▶ **What you will do**: Extract the passage of the forum thread on rotating images with quadtrees from "Hacker News new" up to and including "slow in practice.".

▶ **Source extract**:
☆ ☆ ☆ ☆ ☆ ☆ ☆
Hacker News new | past | comments | ask | show | jobs | submit login

Apparently, every computer science problem has easy to understand solution that’s easy to implement but awfully slow in practice.

This is one of them.

Rotating images that way isn’t CPU bound problem. It’s RAM bandwidth and RAM latency bound problem. The optimal data structure for that is not recursive, it’s 2D array of small square blocks of pixels. If pixels are bits, I’d bet on either 8x8 or 16x16 blocks. If they are RGB, one good format for those images, optimized for rotations, is BC7 https://www.opengl.org/registry/specs/ARB/texture_compressio... the decompressor being implemented right in the graphics hardware.

> If we were writing an image manipulation application, we’d provide much snappier behaviour using coloured quadtrees to represent images on screen.

That statement was true 30 years ago, no longer a case. Branch misprediction is expensive, memory latency is huge, RAM is a block device now (the block size typically being 16 bytes for dual-channel DDR). In addition, some displays now show 8+ megapixels, and most show 16M colors.

For an image manipulation application, that recursive thing ain’t good at all.

>> we’d provide much snappier behaviour using coloured quadtrees

> That statement was true 30 years ago, no longer a case.

The colored quadtrees are an optimization over the plain quadtrees earlier in the article, reducing the number of comparisons for some images. That will be more efficient 300 years from now just as much as it was 30 years ago. In context it is perfectly obvious that "much snappier" does not refer to the totally different techniques used by actual graphics software.

It's a toy implementation used as an example, if you get hung up on the example, you miss the whole point.

>It's a toy implementation used as an example, if you get hung up on the example, you miss the whole point.
☆ ☆ ☆ ☆ ☆ ☆ ☆
▶ **Data listing**:

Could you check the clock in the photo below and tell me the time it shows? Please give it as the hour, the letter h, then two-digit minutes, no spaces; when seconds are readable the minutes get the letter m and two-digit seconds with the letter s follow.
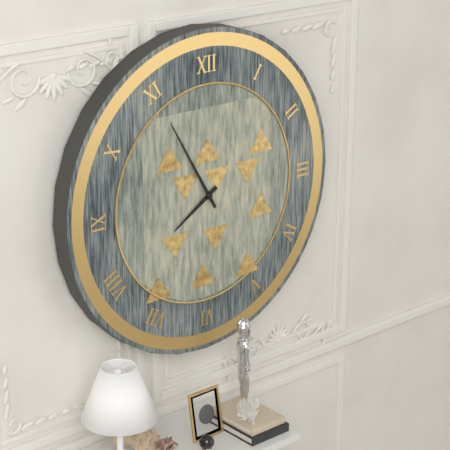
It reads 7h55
☆ ☆ ☆ ☆ ☆ ☆ ☆
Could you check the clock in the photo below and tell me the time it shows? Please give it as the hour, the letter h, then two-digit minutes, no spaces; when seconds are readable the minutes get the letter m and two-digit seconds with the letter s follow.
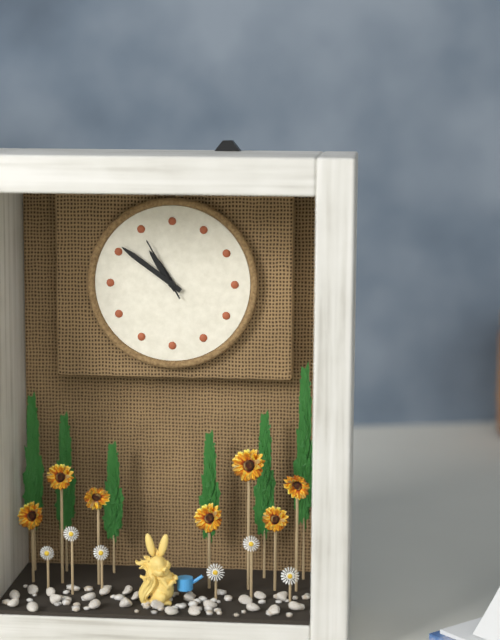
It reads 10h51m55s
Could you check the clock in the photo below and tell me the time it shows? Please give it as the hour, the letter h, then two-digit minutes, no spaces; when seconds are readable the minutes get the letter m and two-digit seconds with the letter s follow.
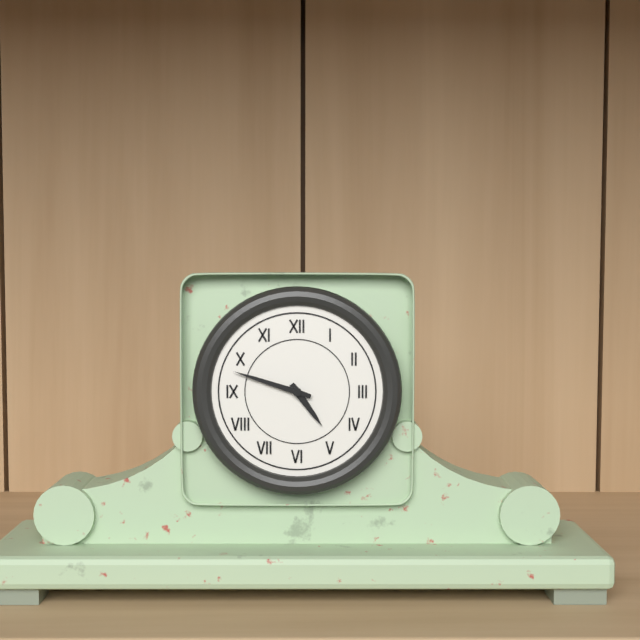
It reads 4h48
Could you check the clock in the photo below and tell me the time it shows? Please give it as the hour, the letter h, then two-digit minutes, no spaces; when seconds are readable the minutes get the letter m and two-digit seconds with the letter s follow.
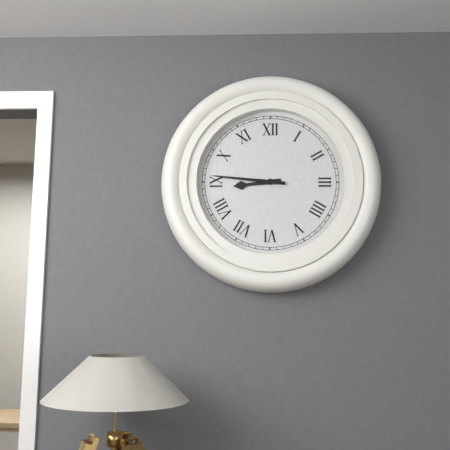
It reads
☆ ☆ ☆ ☆ ☆ ☆ ☆
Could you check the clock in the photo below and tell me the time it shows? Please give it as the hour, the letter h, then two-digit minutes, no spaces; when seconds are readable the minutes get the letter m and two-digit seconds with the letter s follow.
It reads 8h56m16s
☆ ☆ ☆ ☆ ☆ ☆ ☆
▶ **Answer**:
Hacker News new | past | comments | ask | show | jobs | submit login

Apparently, every computer science problem has easy to understand solution that’s easy to implement but awfully slow in practice.